DOCUMENT PASSAGE:
But Zetsche's observations remain. Maybe the slow uptake in the fusion of tech and our very traditional market was just a question of timing.
I rarely remark about specific companies (or people) … not my place … but today on MetalsDaily.com you will see several news references to the recent rapid uptake in gold-backed real world assets. Specifically Tether, PaxGold and Matrixport (apologiesd to others not named).
What caught my eye was Tether becoming tethered to Cantor Fitzgerald – neither traditional players in bullion - with a $1.1 billion financing initiative. It is the kind of out-of-left-field thing that just might signal a seismic shift. Two things stand out … the size of the investment … and the credibility and distribution that Cantor brings to the deal as a mid-sized investment bank with a global footprint. If Tether significantly expands XAUT issuance with Cantor as its broker and its large distribution and liquidity channels, then this could become self-fuelling. It will also be interesting to see how market leader Paxos responds with its own gold-backed token PAXG.
Above all this is about uptake, trust and transparency.

INFORMATION SHOWN:
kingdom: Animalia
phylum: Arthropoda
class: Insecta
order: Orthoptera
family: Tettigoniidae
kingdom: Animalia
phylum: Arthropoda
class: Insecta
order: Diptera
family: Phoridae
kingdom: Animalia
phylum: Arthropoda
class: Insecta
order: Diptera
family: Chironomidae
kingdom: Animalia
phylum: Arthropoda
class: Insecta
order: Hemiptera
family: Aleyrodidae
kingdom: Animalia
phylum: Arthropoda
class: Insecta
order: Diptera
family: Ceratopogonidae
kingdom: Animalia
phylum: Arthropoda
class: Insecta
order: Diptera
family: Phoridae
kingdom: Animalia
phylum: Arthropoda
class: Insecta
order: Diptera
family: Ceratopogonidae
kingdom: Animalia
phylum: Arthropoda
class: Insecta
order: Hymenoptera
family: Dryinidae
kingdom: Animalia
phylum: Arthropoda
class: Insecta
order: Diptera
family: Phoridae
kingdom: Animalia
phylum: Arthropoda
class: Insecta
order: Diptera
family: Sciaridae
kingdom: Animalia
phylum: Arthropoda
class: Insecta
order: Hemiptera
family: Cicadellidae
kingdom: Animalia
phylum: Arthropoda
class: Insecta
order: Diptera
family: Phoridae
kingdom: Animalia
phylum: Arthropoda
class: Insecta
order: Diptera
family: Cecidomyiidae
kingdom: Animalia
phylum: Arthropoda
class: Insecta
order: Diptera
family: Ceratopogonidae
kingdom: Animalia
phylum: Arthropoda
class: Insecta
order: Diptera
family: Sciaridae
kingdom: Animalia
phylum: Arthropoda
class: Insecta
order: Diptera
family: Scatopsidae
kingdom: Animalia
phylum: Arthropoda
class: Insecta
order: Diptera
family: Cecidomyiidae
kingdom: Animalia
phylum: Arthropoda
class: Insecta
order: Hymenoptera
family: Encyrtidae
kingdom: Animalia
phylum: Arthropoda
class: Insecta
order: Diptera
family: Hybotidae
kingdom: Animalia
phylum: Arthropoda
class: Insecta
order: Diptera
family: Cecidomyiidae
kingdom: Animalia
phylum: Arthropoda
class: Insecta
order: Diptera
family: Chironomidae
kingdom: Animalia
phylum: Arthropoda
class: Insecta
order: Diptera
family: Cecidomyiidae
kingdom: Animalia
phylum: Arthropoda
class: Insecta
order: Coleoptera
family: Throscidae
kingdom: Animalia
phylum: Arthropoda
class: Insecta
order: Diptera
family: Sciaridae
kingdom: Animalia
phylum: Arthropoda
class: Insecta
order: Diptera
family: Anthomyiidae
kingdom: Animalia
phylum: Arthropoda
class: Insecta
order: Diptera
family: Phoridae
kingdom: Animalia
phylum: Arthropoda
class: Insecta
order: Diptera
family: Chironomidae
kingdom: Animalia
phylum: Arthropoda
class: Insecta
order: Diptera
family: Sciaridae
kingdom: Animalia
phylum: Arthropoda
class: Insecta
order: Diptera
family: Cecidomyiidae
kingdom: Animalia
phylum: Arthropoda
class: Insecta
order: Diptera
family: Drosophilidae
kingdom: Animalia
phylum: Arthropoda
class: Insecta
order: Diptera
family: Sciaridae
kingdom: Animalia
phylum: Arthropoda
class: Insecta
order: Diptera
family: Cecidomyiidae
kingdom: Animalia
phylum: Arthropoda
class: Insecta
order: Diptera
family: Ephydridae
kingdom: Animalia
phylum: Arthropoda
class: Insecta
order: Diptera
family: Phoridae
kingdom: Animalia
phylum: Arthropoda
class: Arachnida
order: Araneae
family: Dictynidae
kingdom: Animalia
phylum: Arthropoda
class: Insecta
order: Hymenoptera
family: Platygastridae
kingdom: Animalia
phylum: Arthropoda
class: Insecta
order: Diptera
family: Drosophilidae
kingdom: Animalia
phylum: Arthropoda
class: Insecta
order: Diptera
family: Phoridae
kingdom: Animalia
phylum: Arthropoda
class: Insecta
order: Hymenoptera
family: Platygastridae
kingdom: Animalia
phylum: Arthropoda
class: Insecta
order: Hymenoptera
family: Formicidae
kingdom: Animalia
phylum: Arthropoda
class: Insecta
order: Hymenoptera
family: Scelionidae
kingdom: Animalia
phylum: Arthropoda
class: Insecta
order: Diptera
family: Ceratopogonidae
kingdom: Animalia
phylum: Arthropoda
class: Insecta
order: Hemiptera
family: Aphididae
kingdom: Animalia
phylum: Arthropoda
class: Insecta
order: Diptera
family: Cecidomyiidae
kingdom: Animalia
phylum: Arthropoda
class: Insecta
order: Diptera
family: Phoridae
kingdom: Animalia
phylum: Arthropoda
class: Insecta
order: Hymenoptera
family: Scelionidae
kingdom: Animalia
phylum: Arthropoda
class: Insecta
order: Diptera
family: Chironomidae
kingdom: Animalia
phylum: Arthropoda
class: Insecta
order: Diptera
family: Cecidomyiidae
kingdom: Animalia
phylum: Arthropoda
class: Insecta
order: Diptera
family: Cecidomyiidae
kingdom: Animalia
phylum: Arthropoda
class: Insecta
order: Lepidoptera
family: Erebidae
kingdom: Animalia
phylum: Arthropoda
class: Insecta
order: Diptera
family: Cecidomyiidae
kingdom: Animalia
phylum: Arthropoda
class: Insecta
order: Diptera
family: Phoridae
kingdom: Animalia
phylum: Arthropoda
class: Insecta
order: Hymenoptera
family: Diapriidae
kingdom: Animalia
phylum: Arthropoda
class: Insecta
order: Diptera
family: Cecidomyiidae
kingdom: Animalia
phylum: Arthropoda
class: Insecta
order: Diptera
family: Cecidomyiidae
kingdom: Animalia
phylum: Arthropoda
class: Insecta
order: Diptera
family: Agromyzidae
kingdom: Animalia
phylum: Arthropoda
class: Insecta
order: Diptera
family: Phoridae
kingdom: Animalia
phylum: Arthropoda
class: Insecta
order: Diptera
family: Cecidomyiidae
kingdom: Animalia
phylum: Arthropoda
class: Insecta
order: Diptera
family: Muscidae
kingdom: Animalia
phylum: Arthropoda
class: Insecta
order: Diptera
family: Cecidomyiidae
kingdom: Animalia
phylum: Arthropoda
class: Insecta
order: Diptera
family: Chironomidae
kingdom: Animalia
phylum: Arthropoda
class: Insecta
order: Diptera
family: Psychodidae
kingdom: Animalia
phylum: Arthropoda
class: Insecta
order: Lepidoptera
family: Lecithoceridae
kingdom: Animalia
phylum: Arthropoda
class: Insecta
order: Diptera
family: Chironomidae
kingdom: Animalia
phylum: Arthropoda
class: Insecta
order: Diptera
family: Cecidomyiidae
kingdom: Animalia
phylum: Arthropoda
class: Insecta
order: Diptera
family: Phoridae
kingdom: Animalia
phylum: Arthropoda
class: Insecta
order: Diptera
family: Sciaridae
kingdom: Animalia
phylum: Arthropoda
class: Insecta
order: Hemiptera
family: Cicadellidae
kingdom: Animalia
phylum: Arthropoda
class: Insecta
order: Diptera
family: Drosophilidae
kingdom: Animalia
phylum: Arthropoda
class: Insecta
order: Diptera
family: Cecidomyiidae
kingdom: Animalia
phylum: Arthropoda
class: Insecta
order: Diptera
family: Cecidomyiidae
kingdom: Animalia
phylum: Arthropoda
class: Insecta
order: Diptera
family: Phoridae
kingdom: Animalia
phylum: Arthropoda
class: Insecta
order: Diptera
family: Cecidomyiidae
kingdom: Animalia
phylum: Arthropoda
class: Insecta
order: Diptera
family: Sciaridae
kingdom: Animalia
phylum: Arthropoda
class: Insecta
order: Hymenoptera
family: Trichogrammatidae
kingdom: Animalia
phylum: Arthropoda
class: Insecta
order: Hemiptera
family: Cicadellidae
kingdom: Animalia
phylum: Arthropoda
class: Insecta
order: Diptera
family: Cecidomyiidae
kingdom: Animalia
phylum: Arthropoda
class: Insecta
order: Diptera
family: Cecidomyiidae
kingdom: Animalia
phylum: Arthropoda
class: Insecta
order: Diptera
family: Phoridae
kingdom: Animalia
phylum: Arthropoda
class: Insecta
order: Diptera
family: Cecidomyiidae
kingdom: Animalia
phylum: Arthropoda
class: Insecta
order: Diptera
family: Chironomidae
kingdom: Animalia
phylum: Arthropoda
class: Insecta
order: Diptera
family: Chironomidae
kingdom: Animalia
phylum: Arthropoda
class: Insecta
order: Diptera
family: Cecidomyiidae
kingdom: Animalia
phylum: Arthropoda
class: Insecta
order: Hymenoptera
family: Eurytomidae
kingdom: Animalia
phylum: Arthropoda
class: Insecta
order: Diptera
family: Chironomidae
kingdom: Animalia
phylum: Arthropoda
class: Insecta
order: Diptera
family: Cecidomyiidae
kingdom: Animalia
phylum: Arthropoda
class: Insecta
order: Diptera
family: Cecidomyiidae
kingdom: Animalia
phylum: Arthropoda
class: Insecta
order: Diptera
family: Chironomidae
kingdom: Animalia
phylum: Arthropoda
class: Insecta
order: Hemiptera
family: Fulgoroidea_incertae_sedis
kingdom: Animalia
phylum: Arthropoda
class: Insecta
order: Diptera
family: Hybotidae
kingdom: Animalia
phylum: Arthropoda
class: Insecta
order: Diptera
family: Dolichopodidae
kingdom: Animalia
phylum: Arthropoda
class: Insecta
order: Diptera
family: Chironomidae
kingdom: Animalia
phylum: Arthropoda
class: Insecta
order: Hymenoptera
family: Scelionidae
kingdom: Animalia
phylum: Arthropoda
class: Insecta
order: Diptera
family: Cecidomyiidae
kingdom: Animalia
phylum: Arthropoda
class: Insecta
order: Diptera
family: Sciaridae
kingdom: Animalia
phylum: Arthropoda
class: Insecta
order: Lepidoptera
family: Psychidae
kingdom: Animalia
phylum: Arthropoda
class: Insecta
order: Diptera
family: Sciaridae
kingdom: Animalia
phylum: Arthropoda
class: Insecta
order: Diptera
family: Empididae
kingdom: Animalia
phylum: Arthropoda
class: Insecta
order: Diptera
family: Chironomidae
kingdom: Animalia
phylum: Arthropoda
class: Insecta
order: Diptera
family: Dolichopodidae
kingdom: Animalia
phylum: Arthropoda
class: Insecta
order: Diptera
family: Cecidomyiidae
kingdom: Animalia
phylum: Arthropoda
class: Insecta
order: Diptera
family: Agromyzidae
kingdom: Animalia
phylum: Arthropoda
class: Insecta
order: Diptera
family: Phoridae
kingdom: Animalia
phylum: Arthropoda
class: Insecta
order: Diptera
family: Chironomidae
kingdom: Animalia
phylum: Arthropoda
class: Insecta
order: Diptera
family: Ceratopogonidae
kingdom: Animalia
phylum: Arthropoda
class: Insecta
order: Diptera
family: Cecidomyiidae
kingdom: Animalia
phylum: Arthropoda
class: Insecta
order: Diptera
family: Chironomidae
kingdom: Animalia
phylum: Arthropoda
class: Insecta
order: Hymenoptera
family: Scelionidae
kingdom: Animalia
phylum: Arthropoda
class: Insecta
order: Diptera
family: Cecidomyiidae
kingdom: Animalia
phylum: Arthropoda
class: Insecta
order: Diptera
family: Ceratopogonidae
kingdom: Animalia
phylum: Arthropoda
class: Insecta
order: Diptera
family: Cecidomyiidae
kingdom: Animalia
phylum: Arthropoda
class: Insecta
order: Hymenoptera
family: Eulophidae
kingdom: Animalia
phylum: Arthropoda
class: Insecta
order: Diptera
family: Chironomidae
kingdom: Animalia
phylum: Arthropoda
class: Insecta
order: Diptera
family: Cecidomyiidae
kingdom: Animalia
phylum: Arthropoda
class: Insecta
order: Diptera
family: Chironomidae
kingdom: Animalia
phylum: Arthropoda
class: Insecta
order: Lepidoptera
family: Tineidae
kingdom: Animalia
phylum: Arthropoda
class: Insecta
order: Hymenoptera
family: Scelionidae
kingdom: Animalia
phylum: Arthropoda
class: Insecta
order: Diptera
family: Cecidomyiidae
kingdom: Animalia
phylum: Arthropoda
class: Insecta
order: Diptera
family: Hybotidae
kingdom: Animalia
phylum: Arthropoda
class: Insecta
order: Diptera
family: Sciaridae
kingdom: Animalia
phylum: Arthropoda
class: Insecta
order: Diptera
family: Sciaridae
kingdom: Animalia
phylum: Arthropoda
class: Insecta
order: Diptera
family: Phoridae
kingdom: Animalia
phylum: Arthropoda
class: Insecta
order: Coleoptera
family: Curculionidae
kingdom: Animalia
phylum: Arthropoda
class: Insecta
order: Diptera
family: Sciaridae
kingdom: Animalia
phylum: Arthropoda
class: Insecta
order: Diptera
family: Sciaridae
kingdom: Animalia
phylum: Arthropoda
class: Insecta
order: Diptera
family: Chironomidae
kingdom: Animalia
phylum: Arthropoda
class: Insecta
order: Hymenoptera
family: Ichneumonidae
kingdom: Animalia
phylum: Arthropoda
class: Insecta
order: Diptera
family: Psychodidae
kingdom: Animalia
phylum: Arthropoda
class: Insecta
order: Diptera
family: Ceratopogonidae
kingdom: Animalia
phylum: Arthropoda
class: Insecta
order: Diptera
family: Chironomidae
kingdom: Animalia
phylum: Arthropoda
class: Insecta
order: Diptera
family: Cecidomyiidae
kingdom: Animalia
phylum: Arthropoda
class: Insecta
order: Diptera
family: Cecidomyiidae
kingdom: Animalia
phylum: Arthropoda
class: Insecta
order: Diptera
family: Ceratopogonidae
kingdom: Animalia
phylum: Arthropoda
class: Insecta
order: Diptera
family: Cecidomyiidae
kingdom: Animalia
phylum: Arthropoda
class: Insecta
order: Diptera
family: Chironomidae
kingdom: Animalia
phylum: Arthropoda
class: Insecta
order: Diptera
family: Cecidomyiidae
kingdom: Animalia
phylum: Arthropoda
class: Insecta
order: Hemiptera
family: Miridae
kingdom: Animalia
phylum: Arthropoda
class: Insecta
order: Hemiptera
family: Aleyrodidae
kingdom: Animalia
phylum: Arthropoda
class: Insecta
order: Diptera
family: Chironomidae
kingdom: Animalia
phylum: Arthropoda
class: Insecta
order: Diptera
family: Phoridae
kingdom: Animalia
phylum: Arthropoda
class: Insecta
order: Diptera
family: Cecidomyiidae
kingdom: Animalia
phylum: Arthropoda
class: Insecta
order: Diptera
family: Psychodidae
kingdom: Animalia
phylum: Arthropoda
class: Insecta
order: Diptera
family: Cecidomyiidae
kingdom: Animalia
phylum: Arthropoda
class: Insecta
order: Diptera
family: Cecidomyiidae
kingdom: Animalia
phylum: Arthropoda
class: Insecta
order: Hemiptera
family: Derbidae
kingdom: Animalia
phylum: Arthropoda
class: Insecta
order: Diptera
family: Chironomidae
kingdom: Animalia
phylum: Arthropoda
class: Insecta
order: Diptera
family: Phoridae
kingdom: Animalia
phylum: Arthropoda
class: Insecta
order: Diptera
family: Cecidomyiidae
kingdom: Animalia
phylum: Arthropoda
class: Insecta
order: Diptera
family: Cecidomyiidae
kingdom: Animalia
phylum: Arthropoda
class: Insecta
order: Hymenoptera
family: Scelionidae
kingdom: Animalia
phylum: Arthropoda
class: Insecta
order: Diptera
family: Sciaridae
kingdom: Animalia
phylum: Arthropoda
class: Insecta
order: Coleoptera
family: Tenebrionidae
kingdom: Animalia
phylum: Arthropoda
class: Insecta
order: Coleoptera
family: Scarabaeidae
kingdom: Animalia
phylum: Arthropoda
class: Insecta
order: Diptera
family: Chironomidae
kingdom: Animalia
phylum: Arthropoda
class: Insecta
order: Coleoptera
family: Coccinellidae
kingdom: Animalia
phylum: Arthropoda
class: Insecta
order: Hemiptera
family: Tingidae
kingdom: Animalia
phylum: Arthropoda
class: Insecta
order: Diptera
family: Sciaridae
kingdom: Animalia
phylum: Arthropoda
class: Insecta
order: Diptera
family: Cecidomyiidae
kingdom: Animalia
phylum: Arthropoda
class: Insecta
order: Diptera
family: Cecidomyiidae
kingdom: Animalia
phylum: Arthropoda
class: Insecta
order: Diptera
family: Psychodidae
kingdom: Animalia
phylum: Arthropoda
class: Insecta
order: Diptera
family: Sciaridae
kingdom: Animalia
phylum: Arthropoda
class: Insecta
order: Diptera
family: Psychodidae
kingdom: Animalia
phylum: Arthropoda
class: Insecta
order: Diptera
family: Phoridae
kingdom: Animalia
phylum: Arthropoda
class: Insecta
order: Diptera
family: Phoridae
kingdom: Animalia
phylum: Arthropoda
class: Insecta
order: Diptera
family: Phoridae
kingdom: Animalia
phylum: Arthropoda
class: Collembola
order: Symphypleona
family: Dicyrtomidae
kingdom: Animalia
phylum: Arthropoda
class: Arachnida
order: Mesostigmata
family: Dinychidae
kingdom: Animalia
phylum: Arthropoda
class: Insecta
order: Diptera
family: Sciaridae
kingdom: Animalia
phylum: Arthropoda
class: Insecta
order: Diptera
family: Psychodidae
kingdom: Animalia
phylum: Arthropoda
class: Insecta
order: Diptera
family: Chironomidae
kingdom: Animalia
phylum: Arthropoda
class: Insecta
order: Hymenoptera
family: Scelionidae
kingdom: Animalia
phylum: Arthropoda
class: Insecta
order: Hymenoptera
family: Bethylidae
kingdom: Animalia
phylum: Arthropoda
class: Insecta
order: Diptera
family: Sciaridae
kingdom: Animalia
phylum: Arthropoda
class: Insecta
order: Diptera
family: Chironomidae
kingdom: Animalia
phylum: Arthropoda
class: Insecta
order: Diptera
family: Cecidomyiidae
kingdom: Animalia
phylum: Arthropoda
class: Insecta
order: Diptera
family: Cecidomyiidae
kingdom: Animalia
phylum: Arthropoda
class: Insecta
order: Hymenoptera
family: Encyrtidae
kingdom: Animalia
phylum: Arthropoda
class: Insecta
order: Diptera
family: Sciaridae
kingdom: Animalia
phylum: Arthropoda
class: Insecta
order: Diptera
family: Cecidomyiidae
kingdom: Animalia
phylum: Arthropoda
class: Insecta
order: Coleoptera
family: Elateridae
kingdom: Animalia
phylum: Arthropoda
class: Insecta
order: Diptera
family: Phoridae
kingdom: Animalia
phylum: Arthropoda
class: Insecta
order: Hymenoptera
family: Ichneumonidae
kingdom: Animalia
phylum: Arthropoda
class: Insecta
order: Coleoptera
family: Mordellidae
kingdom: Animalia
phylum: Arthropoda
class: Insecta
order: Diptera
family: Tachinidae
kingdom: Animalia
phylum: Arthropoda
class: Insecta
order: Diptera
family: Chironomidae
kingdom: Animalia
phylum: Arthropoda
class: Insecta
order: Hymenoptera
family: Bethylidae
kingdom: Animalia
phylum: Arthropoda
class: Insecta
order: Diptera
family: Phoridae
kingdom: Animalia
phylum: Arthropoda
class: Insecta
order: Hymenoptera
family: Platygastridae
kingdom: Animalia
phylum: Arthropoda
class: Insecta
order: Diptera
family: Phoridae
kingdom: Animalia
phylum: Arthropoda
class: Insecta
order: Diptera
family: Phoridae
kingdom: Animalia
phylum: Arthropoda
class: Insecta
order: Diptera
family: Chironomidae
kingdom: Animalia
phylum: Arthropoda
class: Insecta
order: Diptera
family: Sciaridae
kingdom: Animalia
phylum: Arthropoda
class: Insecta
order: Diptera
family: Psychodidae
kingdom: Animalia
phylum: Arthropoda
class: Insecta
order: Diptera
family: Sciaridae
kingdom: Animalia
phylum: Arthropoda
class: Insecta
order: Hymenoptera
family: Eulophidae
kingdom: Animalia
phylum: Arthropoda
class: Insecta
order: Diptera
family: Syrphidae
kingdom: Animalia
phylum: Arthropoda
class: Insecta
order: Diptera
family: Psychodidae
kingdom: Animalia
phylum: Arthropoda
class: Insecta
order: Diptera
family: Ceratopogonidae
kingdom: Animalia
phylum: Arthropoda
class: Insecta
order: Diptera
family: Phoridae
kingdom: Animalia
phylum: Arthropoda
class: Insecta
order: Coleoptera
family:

WHAT IS ASKED:
(A) Name every company that the passage on gold-backed tokens mentions in connection with gold-backed assets or the Tether financing deal.
(B) Resume the passage on gold-backed tokens, starting after its final sentence.

REPLIES:
(A) Tether, PaxGold, Matrixport, Cantor Fitzgerald, Paxos

(B)
For sure there will always be many questions when a traditional financial firm links up with an offshore stablecoin issuer, but this is probably worth watching. My sense is the timing is quite good.

As the image below shows, tokenized gold is still very modest compared to the major gold ETFs in terms of AUM, but in the second quarter of 2025 it is outpacing ETFs in growth, rising from $2.4b to $19.2b according to CEX.IO – an eightfold increase – driven by retail demand – the "mother lode". PAXG also reportedly saw a significant 25% increase in the period.


In the short term this is unlikely to have a dramatic impact on gold prices, but we thought that too back in 2002. Turning gold into a digital asset doesn’t change its nature — it changes its accessibility.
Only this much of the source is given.